There’s a 300 pg and 100 pg version of this. Definitely get this, it truly is useful.

b. MCAT Review Sheets

This is a beatifically done review sheet that is super helpful before the days following the exam. Do not use it as a main guide. I repeat do not use it as a main guide! It’s a great supplemental:

c. Anki

I personally have not used Anki a lot until medical school, but a lot of students swear by it. It utilizes spaced repetition for learning. It’s free on iOS so definitely use it if you are a flashcards person. Some people on reddit made Anki decks specifically for the MCAT so definitely check that out!

6. Jack Westin (for CARS)

CARS was my worst score for the exam. In fact, all of the other sections were above avg except CARS (sigh). I definitely wish I focused on this more.

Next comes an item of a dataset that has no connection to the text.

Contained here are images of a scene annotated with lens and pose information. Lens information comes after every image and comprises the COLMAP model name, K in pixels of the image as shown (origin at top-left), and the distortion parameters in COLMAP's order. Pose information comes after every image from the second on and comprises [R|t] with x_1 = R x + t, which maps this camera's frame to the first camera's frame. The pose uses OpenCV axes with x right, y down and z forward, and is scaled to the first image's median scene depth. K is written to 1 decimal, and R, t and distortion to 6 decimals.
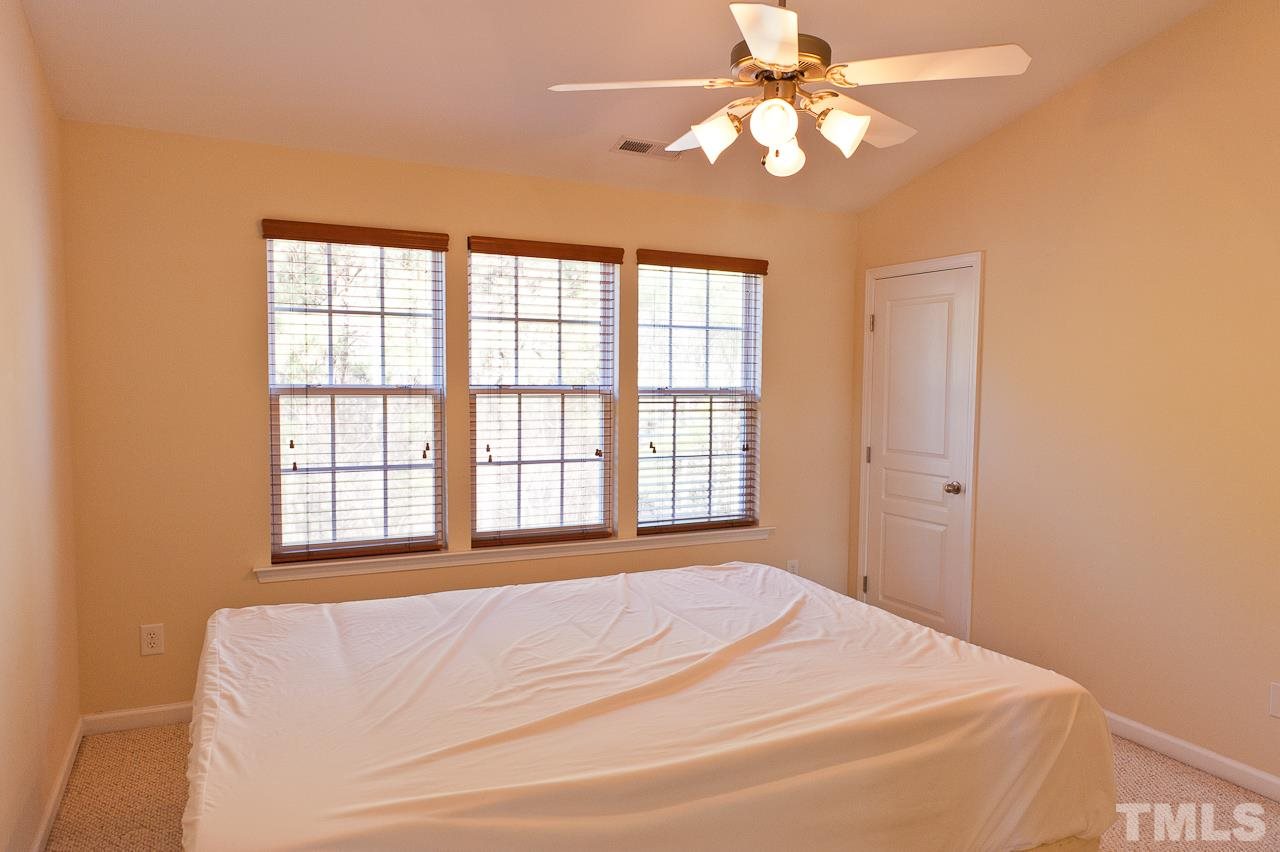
lens RADIAL K [[863.4, 0, 639.5], [0, 863.4, 473.9], [0, 0, 1]] dist [-0.031323, -0.001634]
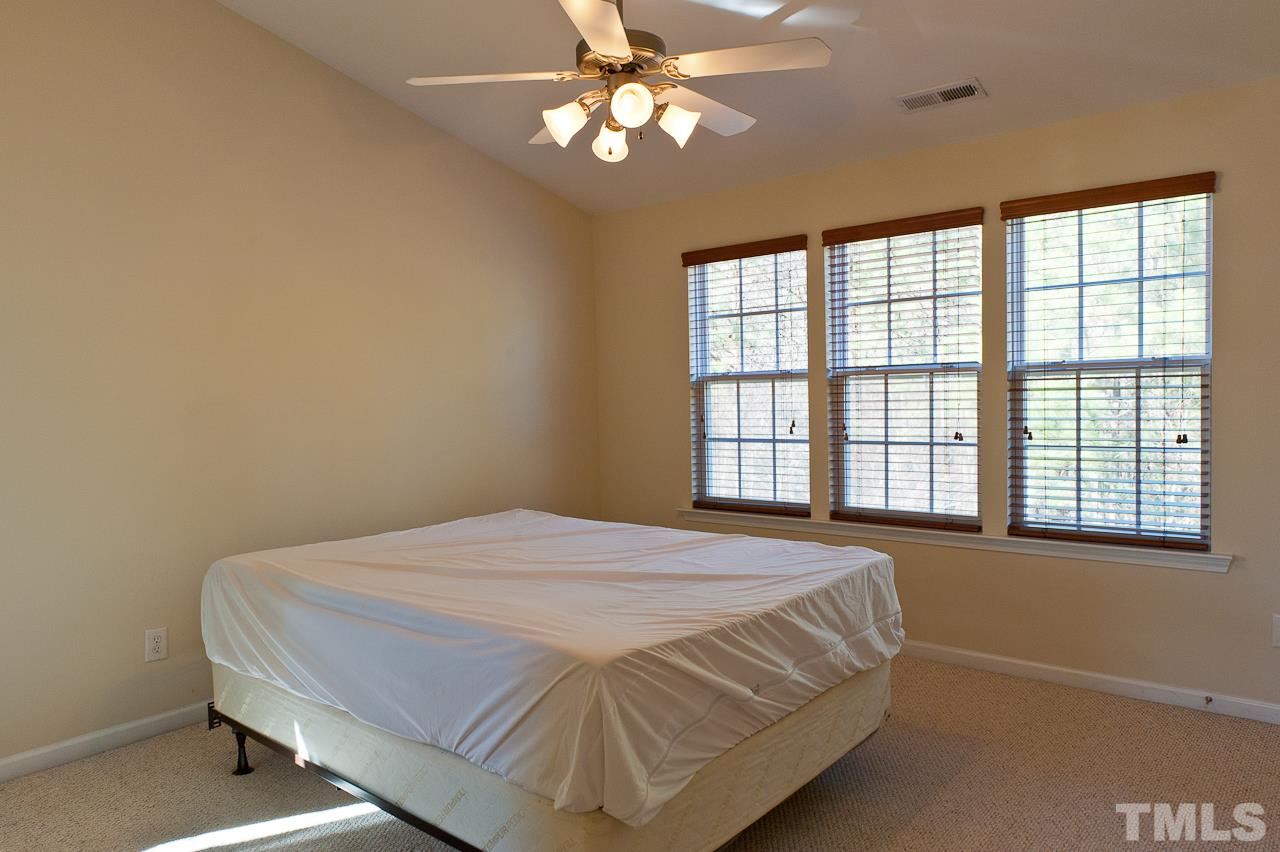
lens RADIAL K [[862.1, 0, 636.3], [0, 862.1, 431.9], [0, 0, 1]] dist [0.006863, -0.007002]
pose [[0.395183, 0.039298, -0.917761, 0.667640], [-0.050391, 0.998508, 0.021057, -0.032117], [0.917219, 0.037925, 0.396574, 0.334329]]
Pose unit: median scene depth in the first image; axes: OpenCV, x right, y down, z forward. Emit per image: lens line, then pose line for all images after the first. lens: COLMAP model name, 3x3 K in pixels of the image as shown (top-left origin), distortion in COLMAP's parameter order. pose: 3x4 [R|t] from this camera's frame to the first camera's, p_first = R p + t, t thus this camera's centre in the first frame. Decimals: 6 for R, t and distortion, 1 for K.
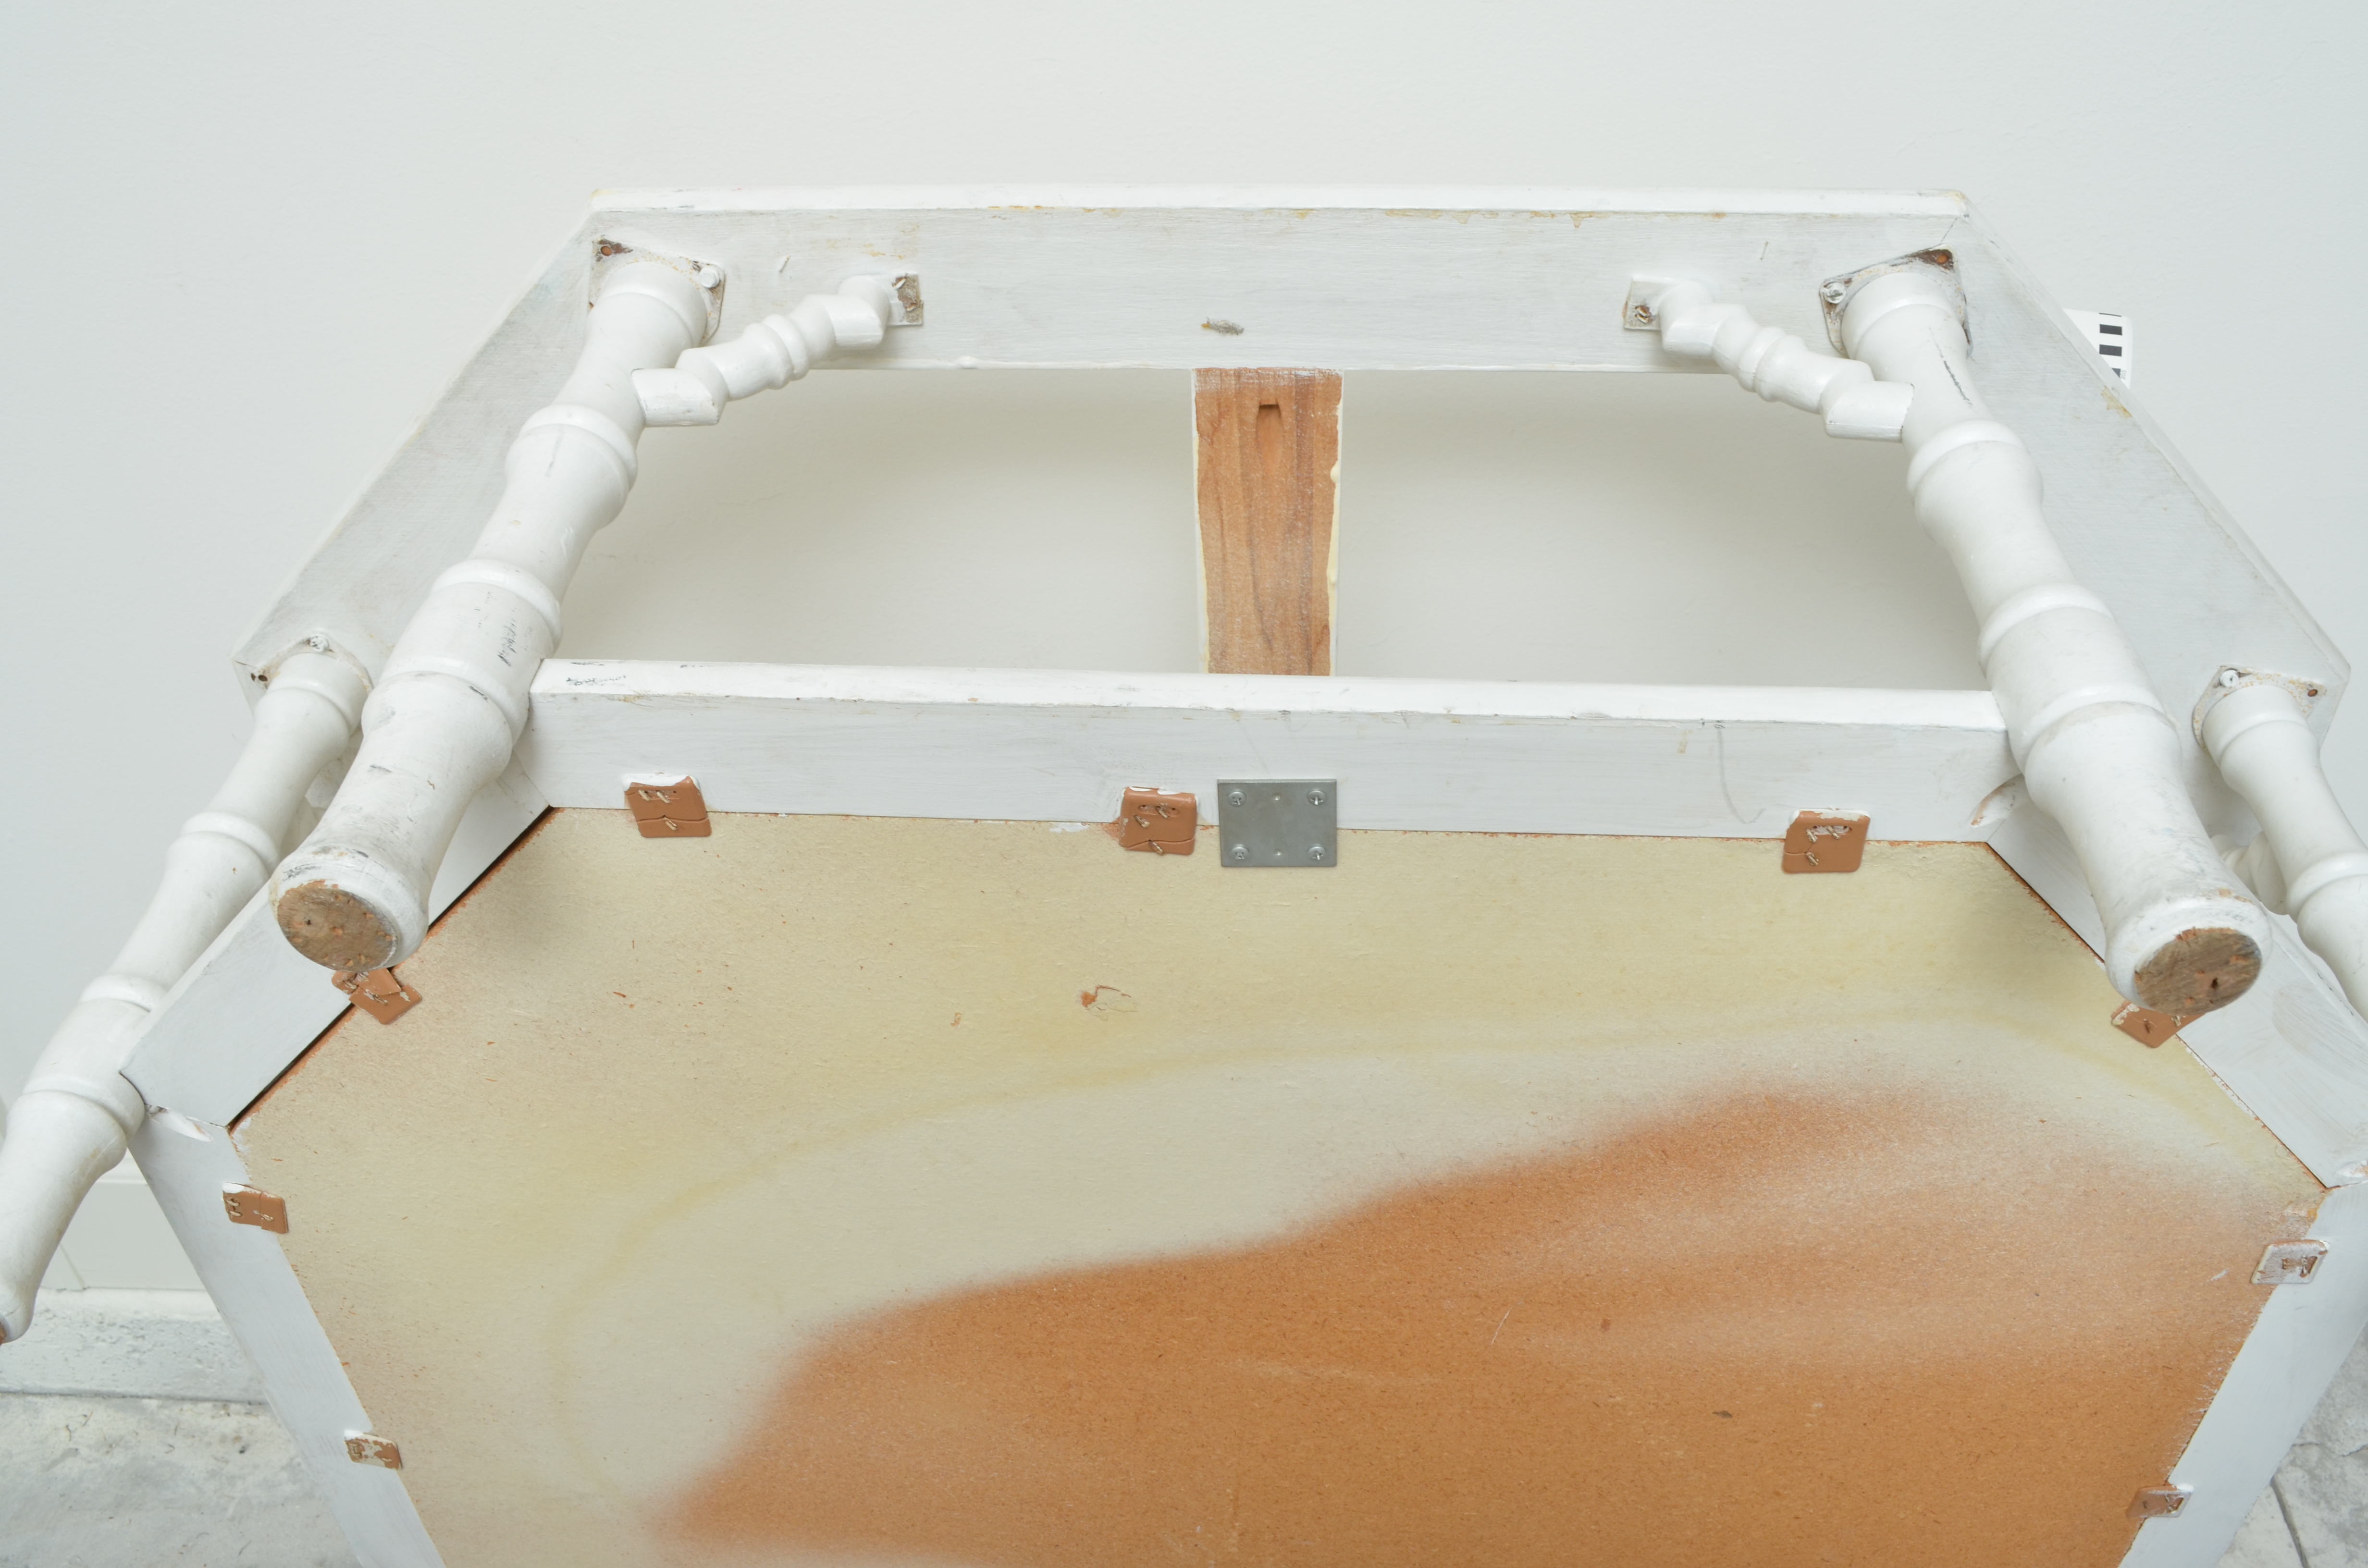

Jack Westin is a great for practice as he has soo many CARS passages. Would definitely recommend doing a couple a day and attend his sessions (the free ones) as well!

7. UWorld

I personally did not utilize UWorld but I heard many great things about it. I know in medical school students generally use it for Step studying but I know a girl who was scored below 50th percentile to getting above a 90th percentile for using Uworld as a source. It’s basically extra questions and you can use this for CARS prep as well.

8. Magoosh

I used Magoosh initially, but I decided not to use it later on. This is because I am generally more of a person who likes to read then supplement with videos then just using just videos for studying. But if you are a video person, then definitely check out Magoosh!

9. YouTube

YouTube can be helpful as well. I know I got some inspiration on how to study like from TheDailyMundane, Kaur Beauty, MedBros etc. Definitely do what’s best for you because sometimes what may have worked for them, may not work for you. But it’s nice to hear tips and advice from people who took the exam and did well on it. Do not try to compare your progress to theirs though, like I said everyone is different (I probably said this a million times already).

Final Message:

Now that I am in medical school, I definitely now know what I needed to change to study for the MCAT and be successful. Like I said earlier, I was doing a lot during my study time (student orgs, working, oldest of five children, research etc) and I should have prioritized my study time. I always pushed studying aside and tried to leave it for the next day, only for it to pile up near the test date. I also got really sick (from anxiety and stress) which made my overall testing experience not the greatest. Please, please please give yourself enough time, I cannot emphasize that enough. Push your exam back if you need to. Also, focus on your mental health! This is one exam and it does not determine your self-worth, like some people make it seem to be. It is an extremely hard hurdle to get through, but you can do it, I promise. Please message me if you need any help or support. Rooting for you all, future physicians!!!!